- Working data:
◇ ◇ ◇ ◇ ◇

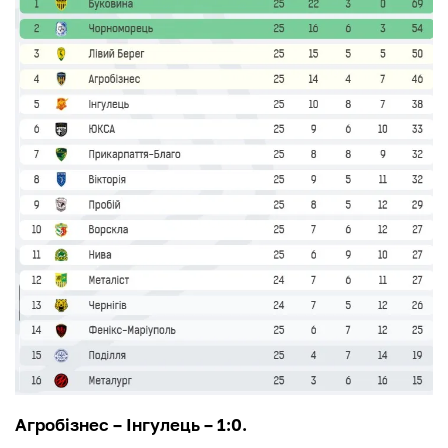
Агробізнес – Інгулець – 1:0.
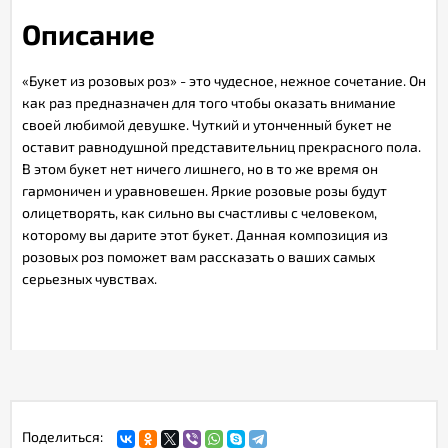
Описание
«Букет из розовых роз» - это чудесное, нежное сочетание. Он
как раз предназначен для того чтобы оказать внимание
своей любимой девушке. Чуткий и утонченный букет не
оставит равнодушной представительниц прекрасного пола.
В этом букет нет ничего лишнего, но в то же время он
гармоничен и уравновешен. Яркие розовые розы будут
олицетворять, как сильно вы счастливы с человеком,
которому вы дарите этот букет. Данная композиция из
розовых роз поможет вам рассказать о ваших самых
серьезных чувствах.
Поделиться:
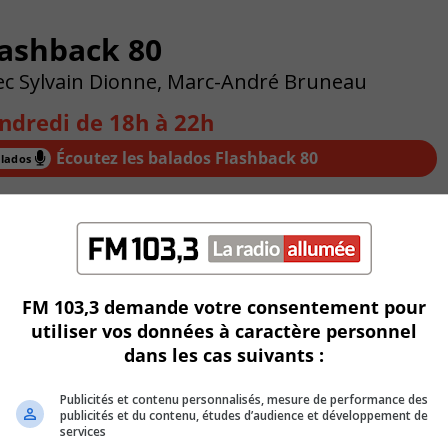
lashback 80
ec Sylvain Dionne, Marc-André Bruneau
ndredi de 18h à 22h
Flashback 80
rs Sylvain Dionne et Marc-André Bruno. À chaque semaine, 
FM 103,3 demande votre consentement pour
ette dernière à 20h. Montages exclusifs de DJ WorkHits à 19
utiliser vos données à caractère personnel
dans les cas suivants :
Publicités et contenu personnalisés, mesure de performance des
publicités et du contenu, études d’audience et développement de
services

◇ ◇ ◇ ◇ ◇

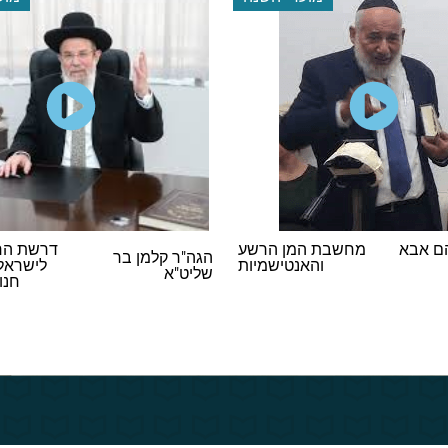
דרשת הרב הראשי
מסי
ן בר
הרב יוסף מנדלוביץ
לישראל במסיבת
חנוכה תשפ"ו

◇ ◇ ◇ ◇ ◇

- Problem to solve:
Pull out every line in the rows above that contains the word "Dionne".

- Task result:
ec Sylvain Dionne, Marc-André Bruneau
rs Sylvain Dionne et Marc-André Bruno. À chaque semaine, 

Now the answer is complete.